## REQUIRED ACTION
Where the records hold the string "naturalnych", show the whole line it sits on.

**** RECORDS FOR THIS EXERCISE ****

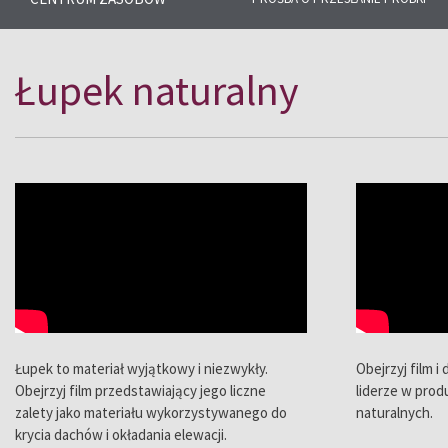
Aby ułatwić Ci zapoznanie się z 
łupków naturalnych i ich zastos
Łupek naturalny
przygotowaliśmy kilka interesuj
Łupek to materiał wyjątkowy i niezwykły.
Obejrzyj film 
Obejrzyj film przedstawiający jego liczne
liderze w prod
zalety jako materiału wykorzystywanego do
naturalnych.
krycia dachów i okładania elewacji.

****

## RESPONSE AREA
łupków naturalnych i ich zastos
naturalnych.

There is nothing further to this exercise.